Bahçeli, bu kesimlerin, güdülen, kukla gibi oynatılan ve kontrol edilebilen; milli hakları yok saymış; sesini kısan, boyun eğen, taviz veren, teslim olan bir cumhurbaşkanı istediklerini vurgulayarak, "Geçti o günler, bitti o masallar, suyu tersinden akıtmak geldiğimiz bu aşamada imkansızdır. Millet kararlıdır, iradesine sonuna kadar arka çıkacaktır. Söz, sıra milletindir, zillet ittifakı da sıfırı çekecektir." dedi.
'FETÖ, PKK'nın sırtını sıvazlayan İP Başkanı kendi işine baksın'
Bahçeli, CHP Genel Başkanı Kemal Kılıçdaroğlu'nun, Cumhur İttifakı'nın Cumhurbaşkanı adayıyla uğraşmamasını isteyerek, şöyle devam etti:
"FETÖ'nün ve PKK'nın sırtını sıvazlayan İP Başkanı kendi işine baksın. Bizim adayımız belli, kararımız nettir. Sayın Erdoğan 14 Mayıs 2023'te yeniden ve açık ara farkla seçilecektir. MHP de milletvekili sayısını beklentilerin hilafına güçlü bir şekilde artıracaktır. Korkmasınlar, kaçmasınlar, saklanmasınlar, kriz ve kaos peşinde koşmasınlar, sadece ve sadece 14 Mayıs'ı beklesinler, aziz milletimiz zillet ittifakına gününü gösterecek, mandacılığın ve yabancılara kurşun askerlik yapmanın bedelini çok ağır ödetecektir.
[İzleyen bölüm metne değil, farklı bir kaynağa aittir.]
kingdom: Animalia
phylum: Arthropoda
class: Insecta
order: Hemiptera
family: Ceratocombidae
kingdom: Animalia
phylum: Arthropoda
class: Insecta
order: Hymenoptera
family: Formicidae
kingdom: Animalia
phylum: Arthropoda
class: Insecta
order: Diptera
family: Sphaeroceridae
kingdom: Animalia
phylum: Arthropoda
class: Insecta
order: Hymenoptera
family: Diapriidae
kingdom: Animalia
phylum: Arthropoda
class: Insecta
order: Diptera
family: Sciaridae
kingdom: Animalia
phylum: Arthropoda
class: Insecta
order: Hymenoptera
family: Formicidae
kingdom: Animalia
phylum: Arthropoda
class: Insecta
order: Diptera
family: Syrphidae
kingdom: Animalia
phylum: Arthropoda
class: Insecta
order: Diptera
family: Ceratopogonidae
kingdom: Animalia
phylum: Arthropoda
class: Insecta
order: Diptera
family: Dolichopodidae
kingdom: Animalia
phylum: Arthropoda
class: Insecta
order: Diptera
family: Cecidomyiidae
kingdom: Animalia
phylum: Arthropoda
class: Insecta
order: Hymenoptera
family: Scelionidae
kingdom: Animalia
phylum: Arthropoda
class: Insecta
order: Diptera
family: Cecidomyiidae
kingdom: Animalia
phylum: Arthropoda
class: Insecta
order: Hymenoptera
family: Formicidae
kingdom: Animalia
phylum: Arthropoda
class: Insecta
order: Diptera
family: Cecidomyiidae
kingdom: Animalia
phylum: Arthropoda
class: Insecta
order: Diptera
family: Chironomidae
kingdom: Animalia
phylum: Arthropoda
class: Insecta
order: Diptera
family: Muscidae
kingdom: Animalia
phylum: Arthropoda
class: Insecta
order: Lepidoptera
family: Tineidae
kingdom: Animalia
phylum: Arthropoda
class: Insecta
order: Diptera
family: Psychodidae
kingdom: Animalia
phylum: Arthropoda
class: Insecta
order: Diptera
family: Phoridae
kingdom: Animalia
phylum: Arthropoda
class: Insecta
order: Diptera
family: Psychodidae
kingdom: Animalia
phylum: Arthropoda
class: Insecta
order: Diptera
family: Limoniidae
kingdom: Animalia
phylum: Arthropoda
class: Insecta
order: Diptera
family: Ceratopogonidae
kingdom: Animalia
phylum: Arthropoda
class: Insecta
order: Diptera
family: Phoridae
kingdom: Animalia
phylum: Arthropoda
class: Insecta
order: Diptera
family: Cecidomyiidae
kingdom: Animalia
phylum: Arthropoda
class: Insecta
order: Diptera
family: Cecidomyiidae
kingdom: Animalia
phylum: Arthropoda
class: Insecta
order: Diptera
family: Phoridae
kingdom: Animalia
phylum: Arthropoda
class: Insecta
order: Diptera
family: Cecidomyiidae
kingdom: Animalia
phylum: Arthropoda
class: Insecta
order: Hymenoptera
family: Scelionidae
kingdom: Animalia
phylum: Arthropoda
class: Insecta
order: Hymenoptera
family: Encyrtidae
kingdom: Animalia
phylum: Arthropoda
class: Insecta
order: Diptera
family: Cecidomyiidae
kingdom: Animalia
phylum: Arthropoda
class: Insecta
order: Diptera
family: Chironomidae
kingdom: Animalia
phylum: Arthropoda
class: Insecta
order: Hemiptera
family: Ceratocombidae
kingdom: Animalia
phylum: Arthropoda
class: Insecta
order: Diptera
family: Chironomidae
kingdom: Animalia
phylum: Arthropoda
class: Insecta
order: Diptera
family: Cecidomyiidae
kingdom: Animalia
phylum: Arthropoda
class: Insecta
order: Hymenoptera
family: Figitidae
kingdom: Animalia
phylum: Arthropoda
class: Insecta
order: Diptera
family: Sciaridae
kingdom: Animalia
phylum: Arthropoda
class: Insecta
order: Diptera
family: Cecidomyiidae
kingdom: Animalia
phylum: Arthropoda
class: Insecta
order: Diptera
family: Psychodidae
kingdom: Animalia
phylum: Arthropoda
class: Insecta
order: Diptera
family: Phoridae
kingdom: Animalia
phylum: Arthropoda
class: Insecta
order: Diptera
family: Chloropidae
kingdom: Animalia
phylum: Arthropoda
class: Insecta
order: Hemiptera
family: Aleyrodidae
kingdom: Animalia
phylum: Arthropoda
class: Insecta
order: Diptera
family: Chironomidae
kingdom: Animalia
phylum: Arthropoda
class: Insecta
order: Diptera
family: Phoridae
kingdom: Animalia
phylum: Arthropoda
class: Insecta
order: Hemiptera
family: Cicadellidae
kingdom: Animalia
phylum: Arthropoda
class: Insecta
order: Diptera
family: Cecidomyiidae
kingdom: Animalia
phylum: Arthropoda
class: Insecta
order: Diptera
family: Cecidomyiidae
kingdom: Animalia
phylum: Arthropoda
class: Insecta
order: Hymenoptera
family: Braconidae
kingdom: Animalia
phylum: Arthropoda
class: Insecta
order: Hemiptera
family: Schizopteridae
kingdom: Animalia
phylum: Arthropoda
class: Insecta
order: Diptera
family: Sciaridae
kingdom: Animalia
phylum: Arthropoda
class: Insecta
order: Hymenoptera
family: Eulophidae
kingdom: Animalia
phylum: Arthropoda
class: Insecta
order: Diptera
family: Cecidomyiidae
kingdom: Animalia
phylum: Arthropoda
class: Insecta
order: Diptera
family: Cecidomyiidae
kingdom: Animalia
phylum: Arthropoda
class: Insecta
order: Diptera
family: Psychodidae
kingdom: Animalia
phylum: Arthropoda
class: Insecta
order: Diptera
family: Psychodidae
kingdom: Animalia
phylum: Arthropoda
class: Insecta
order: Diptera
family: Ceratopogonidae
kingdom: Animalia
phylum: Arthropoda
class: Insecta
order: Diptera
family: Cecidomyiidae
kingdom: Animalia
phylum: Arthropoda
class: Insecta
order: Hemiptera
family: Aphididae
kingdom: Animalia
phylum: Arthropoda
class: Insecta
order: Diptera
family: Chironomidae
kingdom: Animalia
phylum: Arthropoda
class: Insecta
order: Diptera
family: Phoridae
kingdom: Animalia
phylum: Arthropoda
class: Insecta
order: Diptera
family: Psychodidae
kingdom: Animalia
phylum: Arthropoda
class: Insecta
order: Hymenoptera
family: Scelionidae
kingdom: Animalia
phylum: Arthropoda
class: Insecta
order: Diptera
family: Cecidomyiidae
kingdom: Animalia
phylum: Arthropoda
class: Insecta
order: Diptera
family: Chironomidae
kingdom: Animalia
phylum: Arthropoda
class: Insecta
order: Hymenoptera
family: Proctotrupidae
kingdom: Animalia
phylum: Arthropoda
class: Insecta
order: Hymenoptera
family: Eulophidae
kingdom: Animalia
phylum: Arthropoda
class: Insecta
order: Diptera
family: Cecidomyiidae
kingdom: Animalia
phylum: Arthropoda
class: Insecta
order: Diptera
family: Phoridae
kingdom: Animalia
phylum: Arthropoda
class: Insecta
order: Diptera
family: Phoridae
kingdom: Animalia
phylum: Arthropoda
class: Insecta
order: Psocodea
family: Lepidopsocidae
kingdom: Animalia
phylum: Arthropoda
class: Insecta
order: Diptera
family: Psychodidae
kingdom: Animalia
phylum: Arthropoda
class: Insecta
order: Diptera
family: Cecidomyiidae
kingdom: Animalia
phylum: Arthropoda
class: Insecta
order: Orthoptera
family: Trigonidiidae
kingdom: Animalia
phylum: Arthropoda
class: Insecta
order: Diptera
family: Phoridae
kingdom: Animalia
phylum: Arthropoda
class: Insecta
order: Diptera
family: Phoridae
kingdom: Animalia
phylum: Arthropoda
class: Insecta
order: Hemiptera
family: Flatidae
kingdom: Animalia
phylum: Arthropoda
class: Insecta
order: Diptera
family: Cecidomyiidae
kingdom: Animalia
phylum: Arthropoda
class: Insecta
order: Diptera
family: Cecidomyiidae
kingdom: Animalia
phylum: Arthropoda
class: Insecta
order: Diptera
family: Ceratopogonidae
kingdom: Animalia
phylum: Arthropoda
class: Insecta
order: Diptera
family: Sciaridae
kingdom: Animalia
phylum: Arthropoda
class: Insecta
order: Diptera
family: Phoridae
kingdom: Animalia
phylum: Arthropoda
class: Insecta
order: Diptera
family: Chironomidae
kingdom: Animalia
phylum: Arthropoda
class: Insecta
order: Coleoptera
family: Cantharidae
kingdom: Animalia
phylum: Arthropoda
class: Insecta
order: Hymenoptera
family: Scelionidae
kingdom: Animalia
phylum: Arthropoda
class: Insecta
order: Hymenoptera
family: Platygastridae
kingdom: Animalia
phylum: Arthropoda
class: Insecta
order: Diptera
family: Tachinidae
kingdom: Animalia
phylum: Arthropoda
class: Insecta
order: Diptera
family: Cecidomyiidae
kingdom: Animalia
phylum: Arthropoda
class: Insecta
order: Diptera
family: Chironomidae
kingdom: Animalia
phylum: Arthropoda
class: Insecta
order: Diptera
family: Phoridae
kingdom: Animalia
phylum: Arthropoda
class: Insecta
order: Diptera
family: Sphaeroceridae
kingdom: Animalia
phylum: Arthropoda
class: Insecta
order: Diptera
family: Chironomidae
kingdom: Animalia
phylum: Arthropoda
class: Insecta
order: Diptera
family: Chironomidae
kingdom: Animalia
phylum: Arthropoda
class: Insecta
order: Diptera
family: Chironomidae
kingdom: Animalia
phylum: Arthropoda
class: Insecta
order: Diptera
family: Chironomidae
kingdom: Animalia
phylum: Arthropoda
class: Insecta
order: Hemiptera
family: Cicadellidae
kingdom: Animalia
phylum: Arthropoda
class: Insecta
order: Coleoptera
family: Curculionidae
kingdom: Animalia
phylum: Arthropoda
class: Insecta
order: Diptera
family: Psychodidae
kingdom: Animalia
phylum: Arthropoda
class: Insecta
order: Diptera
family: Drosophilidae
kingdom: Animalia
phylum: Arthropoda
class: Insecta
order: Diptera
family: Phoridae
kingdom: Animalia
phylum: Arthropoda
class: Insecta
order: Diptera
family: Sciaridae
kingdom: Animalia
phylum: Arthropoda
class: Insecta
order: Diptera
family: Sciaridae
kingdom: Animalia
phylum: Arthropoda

Sabrımızı zorlamasınlar, ayranımızı kabartmasınlar, konuşursak derinden hiç kimse, hiç birisi kalkamaz yerinden."
"Zillet ittifakının kaynayan kazan misali kapak tutmadığını", ittifak ortağı partilere hakim olan panik havasının gözlerden kaçmadığını savunan Bahçeli, altılı masanın 13 Şubat'ta cumhurbaşkanı adayını belirleyeceğini söyledi.
Bahçeli, "Bu gidişle seçimlere bir gün kala da cumhurbaşkanı adayının kim olacağını konuşuyor ve tartışıyor olurlarsa hakikaten şaşırmayacağız. Eğer karar veremiyorlarsa noter huzuruna çıkıp kurayla adaylarını tespit etmeleri de bir seçenek olarak önlerinde durmaktadır. Buna akılları yatmıyorsa kısa ve uzun çöp çekilişi yapmak suretiyle zilletin talihli adayını çıkarabilirler. Bu da olmazsa 'o piti piti karamela sepeti' tekerlemesiyle muhtemel adaylarını bularak ilan edebilirler. Buna yanaşmıyorlarsa, Beyaz Saray'a telefon edip veya bir ulak gönderip Biden'ın son talimatını alarak karşımıza çıkarlar. Zillet ittifakı acizdir, fırsatçıdır, ucuz siyasetçilerin kumkumasıdır." ifadelerini kullandı.
'(Ortak Politikalar Mutabakat Metni) Yıkım beyannamesi'
Bahçeli, altılı masanın açıkladığı Ortak Politikalar Mutabakat Metni'ni, "sadece göz boyayan, işin özünde Türkiye alerjisini ve millet muhalifliğini netleştiren bir siyaset kofluğu" olarak nitelendirerek, "Ortak Politikalar Mutabakat Metni dedikleri ortak ihanet belgesi, yıkım beyannamesidir. Dün gündeme taşınmış olan bu metin, bölücülüğe verilmiş güvence, Türkiye'yi sistem krizine sürüklemeyi hedefleyen sakat bir adım, milletin huzur ve güvenliğine kasteden sancılı ve ucube bir dayatmadır. Türk milleti, zillet ittifakının sipariş metinlerine katiyen itibar etmeyecektir. Kervan yürüyecek, Türkiye büyüyecek, Cumhur İttifakı ve MHP gücüne güç ekleyecektir." şeklinde konuştu.
Bahçeli, İsveç ve Danimarka başta olmak üzere Kur'an-ı Kerim'e ve inançlarına yönelik yaygın tahrik ve azgın saldırıları nefretle kınadıklarını bildirdi. İsveç'in NATO üyeliğinin derin dondurucuya alınmasından yana olduklarını belirten Bahçeli, "Buna karşılık Finlandiya'nın kendi özel şartları çerçevesinde NATO üyeliğinin makul olduğu hususunda Sayın Cumhurbaşkanı'mızla aynı görüşü paylaşıyoruz. Kitabımıza el uzatan din ve millet düşmanlarına her anlamda kapalı ve karşı olduğumuzu da buradan açıklıyorum." yorumunda bulundu.
MHP Genel Başkanı Devlet Bahçeli, geçen hafta Azerbaycan'ın Tahran Büyükelçiliğine yapılan kanlı saldırıyı kınadığını, her zaman Azerbaycan'ın yanında olacaklarını belirtti.
EYT düzenlemesinin yasalaşması konusunda üzerlerine düşen katkıyı TBMM Genel Kurulunda mutlaka vereceklerini kaydeden Bahçeli, bu mağduriyetin sonlanması için her aşamada yapıcı ve destekleyici tavır göstereceklerini vurguladı.